§ Records for this task
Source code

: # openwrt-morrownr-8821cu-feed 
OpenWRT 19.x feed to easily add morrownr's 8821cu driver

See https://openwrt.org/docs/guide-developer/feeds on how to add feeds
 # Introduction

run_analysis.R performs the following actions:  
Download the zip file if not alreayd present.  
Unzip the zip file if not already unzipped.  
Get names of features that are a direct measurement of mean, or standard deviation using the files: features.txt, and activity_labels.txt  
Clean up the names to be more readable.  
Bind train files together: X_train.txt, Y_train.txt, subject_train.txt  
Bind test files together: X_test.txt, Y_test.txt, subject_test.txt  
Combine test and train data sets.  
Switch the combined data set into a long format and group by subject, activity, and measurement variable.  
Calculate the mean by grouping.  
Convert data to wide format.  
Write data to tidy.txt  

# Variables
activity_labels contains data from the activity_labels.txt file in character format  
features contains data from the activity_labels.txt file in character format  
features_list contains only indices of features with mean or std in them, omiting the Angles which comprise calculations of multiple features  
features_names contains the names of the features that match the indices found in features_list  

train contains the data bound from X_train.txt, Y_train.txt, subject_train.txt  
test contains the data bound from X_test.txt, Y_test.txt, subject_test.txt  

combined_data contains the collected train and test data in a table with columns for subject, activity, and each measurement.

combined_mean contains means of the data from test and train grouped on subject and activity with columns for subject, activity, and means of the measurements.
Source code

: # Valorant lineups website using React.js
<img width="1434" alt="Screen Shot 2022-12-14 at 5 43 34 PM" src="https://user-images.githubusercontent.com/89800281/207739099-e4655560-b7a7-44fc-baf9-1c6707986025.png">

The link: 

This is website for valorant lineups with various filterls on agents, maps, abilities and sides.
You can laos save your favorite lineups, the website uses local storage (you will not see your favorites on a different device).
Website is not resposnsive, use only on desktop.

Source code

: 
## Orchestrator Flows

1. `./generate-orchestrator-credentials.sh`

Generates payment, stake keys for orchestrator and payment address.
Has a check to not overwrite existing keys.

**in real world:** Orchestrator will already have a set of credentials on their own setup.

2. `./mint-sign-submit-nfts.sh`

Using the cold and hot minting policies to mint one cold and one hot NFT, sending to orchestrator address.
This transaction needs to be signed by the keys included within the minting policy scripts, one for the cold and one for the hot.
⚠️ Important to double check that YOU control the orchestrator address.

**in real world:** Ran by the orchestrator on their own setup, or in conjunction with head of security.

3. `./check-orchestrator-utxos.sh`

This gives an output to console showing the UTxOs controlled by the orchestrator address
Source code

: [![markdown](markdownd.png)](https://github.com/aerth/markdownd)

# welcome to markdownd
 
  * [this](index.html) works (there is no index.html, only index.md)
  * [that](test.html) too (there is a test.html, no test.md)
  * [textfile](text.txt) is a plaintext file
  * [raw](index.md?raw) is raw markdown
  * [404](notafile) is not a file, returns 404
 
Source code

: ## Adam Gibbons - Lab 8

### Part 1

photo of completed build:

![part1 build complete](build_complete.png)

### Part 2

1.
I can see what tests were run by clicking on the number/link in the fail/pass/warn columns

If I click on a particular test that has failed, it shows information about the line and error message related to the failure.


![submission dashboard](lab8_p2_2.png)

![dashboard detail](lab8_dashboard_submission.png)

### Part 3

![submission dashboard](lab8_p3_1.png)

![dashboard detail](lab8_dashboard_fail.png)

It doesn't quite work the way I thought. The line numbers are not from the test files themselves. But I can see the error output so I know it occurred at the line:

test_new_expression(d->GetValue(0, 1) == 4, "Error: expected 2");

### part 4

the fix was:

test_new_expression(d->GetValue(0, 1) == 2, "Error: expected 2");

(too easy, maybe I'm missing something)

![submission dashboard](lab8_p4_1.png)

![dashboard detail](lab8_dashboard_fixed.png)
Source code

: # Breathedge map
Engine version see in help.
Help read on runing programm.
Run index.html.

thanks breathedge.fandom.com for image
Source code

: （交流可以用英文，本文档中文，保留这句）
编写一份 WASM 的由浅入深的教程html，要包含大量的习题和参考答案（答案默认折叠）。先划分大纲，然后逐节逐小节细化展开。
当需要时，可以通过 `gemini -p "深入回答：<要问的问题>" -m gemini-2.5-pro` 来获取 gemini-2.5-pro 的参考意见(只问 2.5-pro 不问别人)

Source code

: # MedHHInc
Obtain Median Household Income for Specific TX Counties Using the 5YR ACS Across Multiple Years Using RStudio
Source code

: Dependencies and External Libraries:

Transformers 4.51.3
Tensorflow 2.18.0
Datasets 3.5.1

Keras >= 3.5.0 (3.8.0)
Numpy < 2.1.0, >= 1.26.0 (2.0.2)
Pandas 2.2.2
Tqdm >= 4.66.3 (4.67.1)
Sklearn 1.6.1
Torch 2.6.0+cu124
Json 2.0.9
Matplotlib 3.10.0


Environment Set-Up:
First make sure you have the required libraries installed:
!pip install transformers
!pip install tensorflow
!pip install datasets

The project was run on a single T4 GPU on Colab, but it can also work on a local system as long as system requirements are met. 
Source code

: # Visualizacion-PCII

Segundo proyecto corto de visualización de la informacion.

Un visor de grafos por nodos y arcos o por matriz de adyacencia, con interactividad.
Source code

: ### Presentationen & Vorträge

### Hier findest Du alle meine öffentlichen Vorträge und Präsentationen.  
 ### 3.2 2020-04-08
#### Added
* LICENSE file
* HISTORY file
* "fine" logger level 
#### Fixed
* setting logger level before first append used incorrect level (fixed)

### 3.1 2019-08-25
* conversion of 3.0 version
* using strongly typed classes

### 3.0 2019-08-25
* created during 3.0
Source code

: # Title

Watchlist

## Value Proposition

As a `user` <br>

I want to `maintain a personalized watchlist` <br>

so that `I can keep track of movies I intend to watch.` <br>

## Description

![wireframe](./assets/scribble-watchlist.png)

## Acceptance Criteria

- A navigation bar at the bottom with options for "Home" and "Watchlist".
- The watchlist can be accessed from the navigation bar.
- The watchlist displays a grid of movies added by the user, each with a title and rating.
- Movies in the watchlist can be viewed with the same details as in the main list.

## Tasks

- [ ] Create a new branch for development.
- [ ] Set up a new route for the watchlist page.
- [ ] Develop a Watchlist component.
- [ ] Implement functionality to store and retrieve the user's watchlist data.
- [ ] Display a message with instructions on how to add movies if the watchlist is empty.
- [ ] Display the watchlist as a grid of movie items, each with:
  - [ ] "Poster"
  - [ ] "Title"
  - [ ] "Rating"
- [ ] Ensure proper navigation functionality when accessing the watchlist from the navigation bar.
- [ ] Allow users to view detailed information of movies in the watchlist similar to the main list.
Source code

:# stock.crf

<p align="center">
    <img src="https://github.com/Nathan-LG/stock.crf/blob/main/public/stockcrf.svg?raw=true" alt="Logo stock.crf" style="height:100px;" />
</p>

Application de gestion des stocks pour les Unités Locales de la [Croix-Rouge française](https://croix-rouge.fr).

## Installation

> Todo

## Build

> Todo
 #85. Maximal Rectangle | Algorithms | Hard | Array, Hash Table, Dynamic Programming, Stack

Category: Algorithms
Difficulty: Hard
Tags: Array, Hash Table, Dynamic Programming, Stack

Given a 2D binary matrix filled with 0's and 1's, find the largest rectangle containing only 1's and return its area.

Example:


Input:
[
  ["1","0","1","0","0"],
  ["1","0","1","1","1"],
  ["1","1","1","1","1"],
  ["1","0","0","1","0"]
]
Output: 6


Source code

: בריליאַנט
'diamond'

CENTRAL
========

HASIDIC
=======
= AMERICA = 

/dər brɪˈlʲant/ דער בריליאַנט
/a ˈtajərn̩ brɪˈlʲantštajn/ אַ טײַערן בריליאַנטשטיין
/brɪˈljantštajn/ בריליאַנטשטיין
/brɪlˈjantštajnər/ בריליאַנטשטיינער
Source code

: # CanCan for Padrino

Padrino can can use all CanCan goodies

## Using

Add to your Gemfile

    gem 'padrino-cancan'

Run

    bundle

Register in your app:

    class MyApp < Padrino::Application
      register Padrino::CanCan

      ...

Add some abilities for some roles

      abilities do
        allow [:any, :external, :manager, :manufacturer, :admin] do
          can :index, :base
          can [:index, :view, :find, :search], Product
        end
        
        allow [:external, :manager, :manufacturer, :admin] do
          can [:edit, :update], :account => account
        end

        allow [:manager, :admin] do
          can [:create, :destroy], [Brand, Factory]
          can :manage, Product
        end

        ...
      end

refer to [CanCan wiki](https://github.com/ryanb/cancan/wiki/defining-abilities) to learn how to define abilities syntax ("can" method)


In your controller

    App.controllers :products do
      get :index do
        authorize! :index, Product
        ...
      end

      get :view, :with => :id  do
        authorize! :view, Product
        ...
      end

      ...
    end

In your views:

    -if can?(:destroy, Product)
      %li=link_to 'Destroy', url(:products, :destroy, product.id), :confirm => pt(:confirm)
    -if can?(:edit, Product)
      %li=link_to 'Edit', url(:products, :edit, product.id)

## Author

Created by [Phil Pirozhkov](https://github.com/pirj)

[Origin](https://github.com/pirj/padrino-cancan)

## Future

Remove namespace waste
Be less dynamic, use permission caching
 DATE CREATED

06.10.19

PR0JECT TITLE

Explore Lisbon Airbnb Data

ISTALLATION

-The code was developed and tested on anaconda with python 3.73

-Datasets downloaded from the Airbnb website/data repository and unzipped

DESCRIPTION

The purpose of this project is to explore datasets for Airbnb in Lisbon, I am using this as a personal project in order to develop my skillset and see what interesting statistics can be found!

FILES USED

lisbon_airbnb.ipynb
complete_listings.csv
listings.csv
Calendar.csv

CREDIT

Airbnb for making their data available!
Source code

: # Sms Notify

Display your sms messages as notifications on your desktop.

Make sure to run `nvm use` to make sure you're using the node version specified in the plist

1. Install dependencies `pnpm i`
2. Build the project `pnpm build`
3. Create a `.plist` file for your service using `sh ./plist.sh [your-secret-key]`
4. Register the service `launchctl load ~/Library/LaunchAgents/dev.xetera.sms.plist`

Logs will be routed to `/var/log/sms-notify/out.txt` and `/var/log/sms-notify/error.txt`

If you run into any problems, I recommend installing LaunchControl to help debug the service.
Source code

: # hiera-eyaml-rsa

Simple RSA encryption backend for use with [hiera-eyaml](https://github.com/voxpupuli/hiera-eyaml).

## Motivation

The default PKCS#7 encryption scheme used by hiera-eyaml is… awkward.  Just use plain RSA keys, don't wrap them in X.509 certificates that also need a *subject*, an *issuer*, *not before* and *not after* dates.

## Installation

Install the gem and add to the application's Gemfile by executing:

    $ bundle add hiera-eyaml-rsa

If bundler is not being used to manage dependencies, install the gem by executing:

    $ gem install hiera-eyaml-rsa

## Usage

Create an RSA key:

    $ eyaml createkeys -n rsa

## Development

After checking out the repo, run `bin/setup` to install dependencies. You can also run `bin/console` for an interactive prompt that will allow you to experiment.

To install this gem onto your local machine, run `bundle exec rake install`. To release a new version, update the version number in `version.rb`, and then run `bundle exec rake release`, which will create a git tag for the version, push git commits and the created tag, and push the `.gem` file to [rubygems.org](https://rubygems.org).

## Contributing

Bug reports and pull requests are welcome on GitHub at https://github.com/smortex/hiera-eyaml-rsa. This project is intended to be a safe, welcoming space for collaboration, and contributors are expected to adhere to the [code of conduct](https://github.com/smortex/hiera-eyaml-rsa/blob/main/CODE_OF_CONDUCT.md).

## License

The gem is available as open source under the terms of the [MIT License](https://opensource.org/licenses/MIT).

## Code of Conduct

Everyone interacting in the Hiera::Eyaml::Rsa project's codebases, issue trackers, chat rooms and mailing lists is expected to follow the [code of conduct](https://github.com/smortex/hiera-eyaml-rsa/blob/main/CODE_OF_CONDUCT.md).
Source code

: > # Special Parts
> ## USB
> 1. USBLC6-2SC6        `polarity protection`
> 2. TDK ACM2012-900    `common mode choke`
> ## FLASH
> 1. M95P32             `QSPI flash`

§ Try it
Every line above in which the word "desktop" is present must be copied into the answer.

§ Exercise response
Website is not resposnsive, use only on desktop.
Display your sms messages as notifications on your desktop.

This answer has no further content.